On se concentre pour l'instant sur le diabète qui concerne 500 millions de personnes dans le monde dont une partie non négligeable est équipée d'une pompe à insuline. Il y a aujourd'hui un basculement vers un fonctionnement automatisé où le capteur et la pompe sont connectés et ajustent automatiquement le niveau d'insuline nécessaire au patient en fonction de son taux de glucose, le tout grâce à des algorithmes. Aux Etats-Unis, la FDA (food and drug administration) considère que les fabricants de ces équipements médicaux connectés sont responsables de la cybersécurité de ces équipements. Notre enjeu est donc de leur apporter des solutions en intégrant un logiciel dans ces équipements pour répondre toujours à la même question : votre équipement est-il bien protégé et est-ce qu'il réagit bien à une attaque ?

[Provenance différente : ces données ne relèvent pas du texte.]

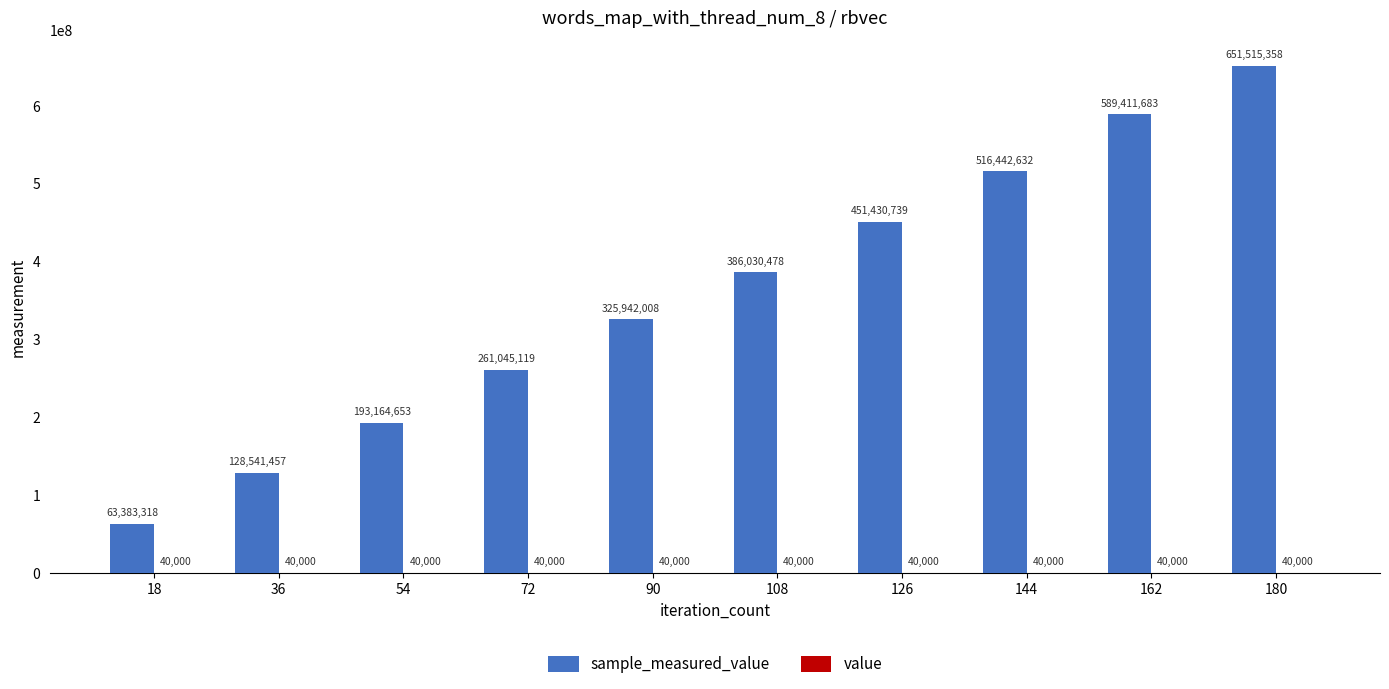

At which category is the sum across all series the highest?

180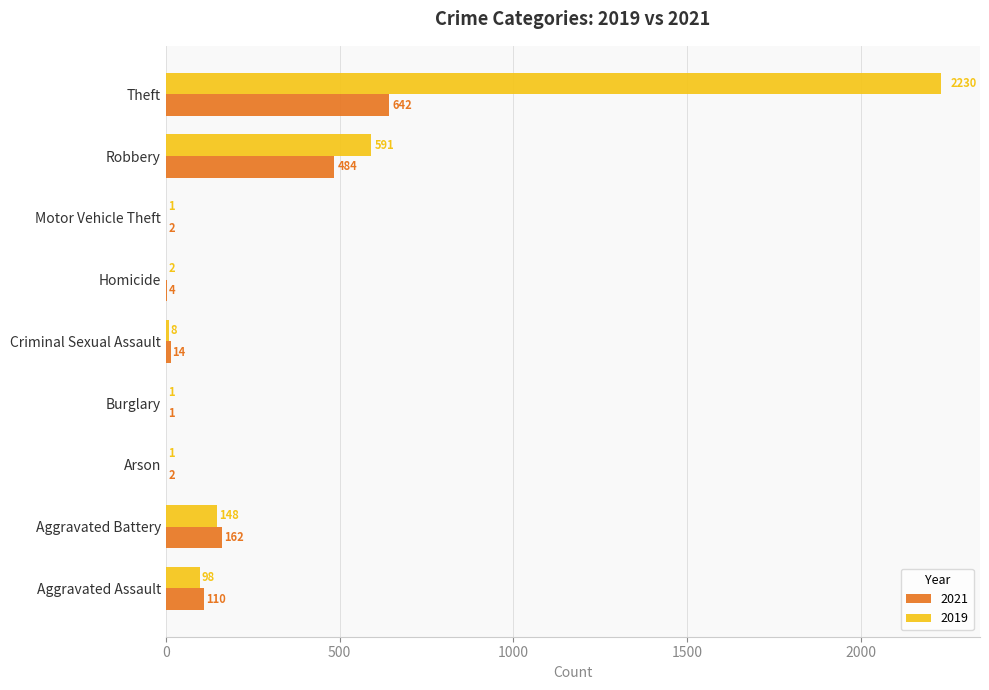

Which series has the largest range (max minus min)?

2019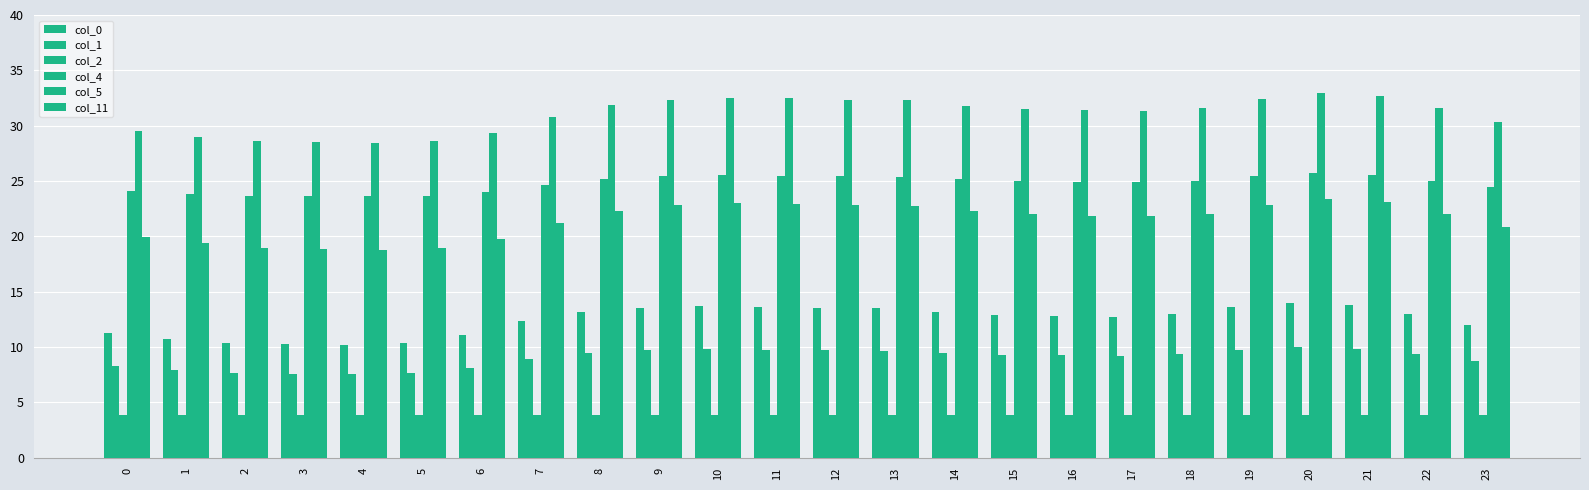

What is the difference between the col_0 values at 11 and 17?

0.9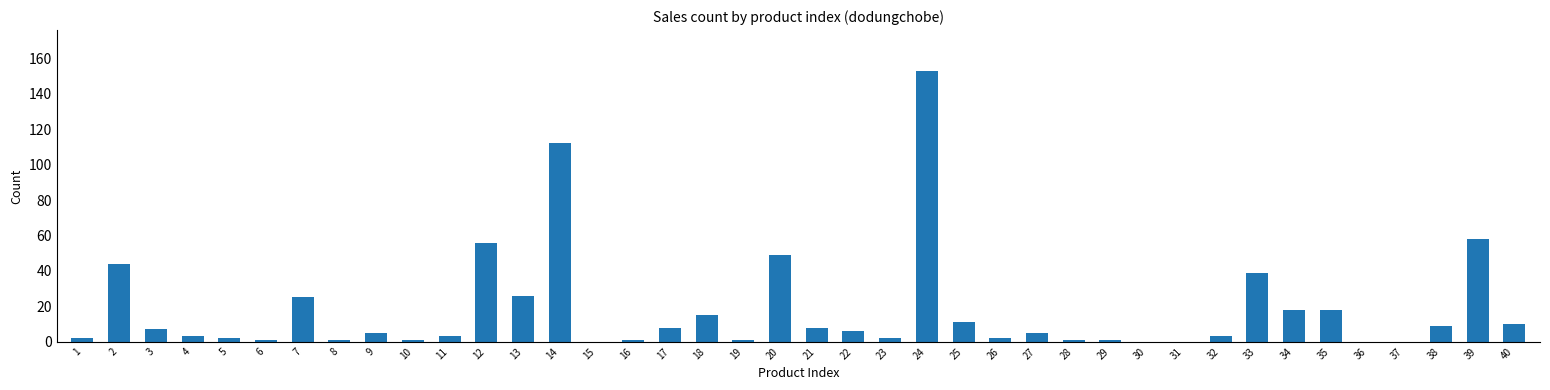

How many distinct data groups are displayed?

1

Quel est le calendrier de ce projet ?

Les travaux ont démarré en mars 2020 et nous avons douze mois pour présenter un MVP (minium valuable product / produit minimum viable). Nous aurons un point d'étape en octobre pour présenter une preuve de faisabilité. L'idée est de développer une technologie mais surtout de mettre au point un produit qui corresponde aux besoins du marché. On va donc en parallèle interroger les clients, les patients, les industriels pour connaître leurs attentes et valider que la technologie et son intégration dans l'équipement médical seront effectivement utiles. D'autant que c'est logiquement un marché très régulé puisqu'il touche à la santé des patients. Bpifrance nous aide à financer la technologie et, à l'issue du programme, on aura donc une meilleure idée du business model qu'il peut y avoir derrière et on réfléchira ensuite à l'étape de l'industrialisation. Le premier appareil qui bénéficiera de cette solution est un glucomètre, destiné à mesurer le taux de glucose dans le sang. Il ouvrira la voie à d'autres appareils médicaux très prochainement.